-------- Source data --------

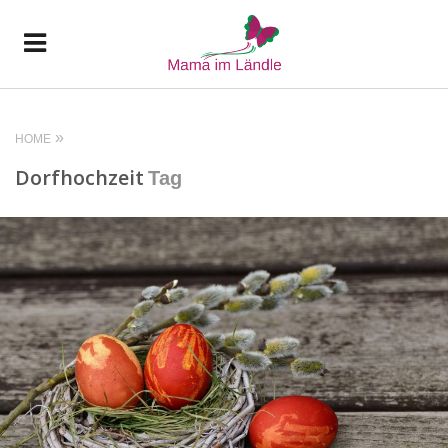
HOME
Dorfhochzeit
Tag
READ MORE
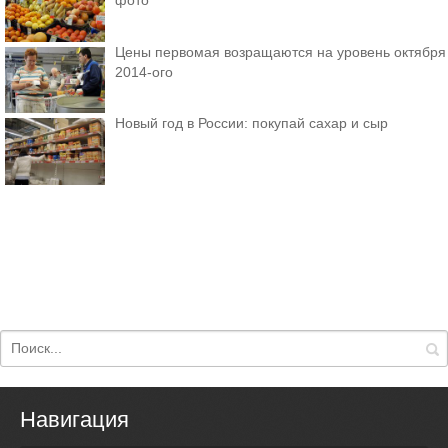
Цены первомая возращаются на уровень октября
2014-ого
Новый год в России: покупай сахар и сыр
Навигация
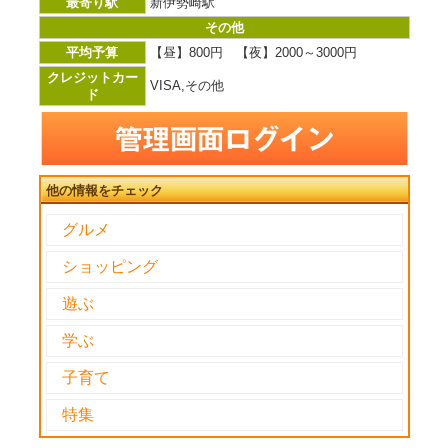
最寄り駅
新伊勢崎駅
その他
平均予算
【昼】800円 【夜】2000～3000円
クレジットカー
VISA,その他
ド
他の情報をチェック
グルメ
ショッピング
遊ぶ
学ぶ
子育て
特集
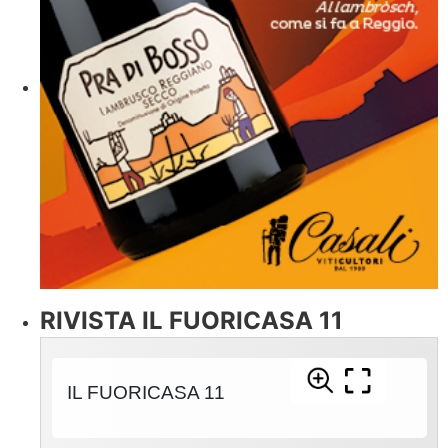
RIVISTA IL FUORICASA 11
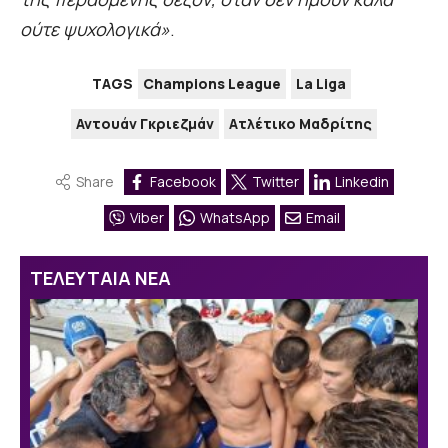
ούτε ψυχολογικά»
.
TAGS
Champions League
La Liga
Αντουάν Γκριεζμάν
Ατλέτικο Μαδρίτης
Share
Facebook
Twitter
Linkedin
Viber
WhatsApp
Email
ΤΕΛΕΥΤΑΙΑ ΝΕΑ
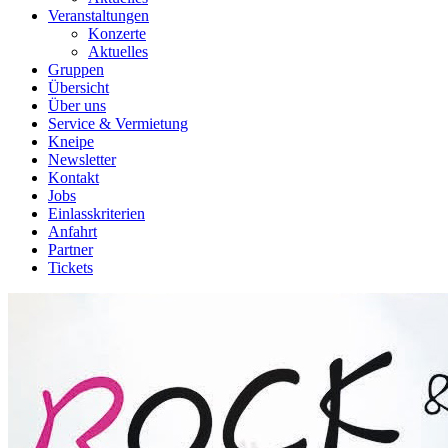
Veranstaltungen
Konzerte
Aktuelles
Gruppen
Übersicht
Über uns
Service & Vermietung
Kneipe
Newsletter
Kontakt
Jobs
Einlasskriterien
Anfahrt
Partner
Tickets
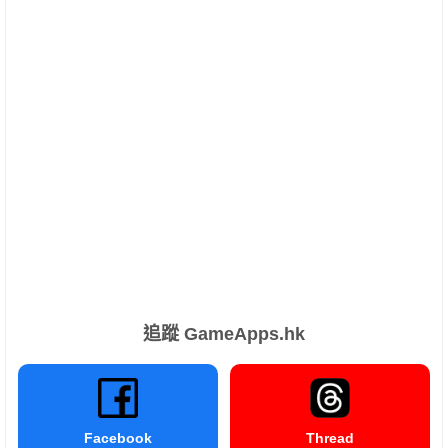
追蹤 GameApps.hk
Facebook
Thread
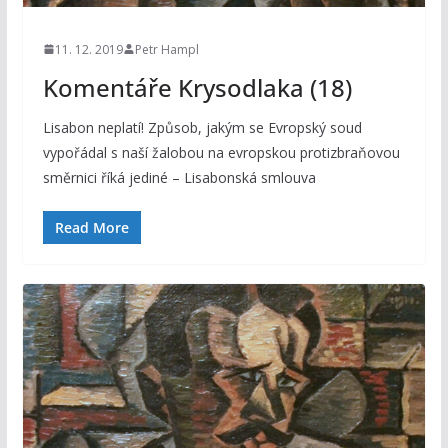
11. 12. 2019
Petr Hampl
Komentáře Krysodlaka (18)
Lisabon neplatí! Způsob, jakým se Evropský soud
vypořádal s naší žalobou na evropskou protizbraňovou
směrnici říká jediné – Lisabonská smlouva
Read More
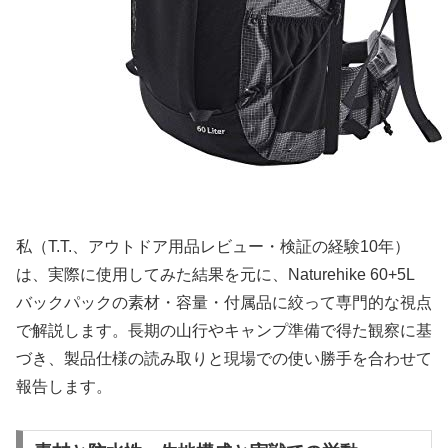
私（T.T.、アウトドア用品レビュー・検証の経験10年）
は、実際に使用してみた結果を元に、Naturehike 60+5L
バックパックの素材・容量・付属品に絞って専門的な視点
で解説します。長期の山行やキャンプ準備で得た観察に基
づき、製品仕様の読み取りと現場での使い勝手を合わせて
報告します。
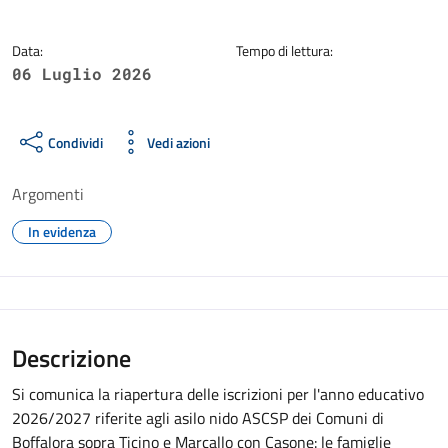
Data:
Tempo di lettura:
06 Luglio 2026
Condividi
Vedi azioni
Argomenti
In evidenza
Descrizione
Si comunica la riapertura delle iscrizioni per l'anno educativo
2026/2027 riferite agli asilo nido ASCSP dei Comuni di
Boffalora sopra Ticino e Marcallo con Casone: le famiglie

--------

**Request**
Leave out the pictures, then return every line of the data exactly.

**Exercise output**
HOME
Dorfhochzeit
Tag
READ MORE
Цены первомая возращаются на уровень октября
2014-ого
Новый год в России: покупай сахар и сыр
Навигация
最寄り駅
新伊勢崎駅
その他
平均予算
【昼】800円 【夜】2000～3000円
クレジットカー
VISA,その他
ド
他の情報をチェック
グルメ
ショッピング
遊ぶ
学ぶ
子育て
特集
RIVISTA IL FUORICASA 11
ούτε ψυχολογικά»
.
TAGS
Champions League
La Liga
Αντουάν Γκριεζμάν
Ατλέτικο Μαδρίτης
Share
Facebook
Twitter
Linkedin
Viber
WhatsApp
Email
ΤΕΛΕΥΤΑΙΑ ΝΕΑ
Veranstaltungen
Konzerte
Aktuelles
Gruppen
Übersicht
Über uns
Service & Vermietung
Kneipe
Newsletter
Kontakt
Jobs
Einlasskriterien
Anfahrt
Partner
Tickets
追蹤 GameApps.hk
Facebook
Thread
11. 12. 2019
Petr Hampl
Komentáře Krysodlaka (18)
Lisabon neplatí! Způsob, jakým se Evropský soud
vypořádal s naší žalobou na evropskou protizbraňovou
směrnici říká jediné – Lisabonská smlouva
Read More
私（T.T.、アウトドア用品レビュー・検証の経験10年）
は、実際に使用してみた結果を元に、Naturehike 60+5L
バックパックの素材・容量・付属品に絞って専門的な視点
で解説します。長期の山行やキャンプ準備で得た観察に基
づき、製品仕様の読み取りと現場での使い勝手を合わせて
報告します。
Data:
Tempo di lettura:
06 Luglio 2026
Condividi
Vedi azioni
Argomenti
In evidenza
Descrizione
Si comunica la riapertura delle iscrizioni per l'anno educativo
2026/2027 riferite agli asilo nido ASCSP dei Comuni di
Boffalora sopra Ticino e Marcallo con Casone: le famiglie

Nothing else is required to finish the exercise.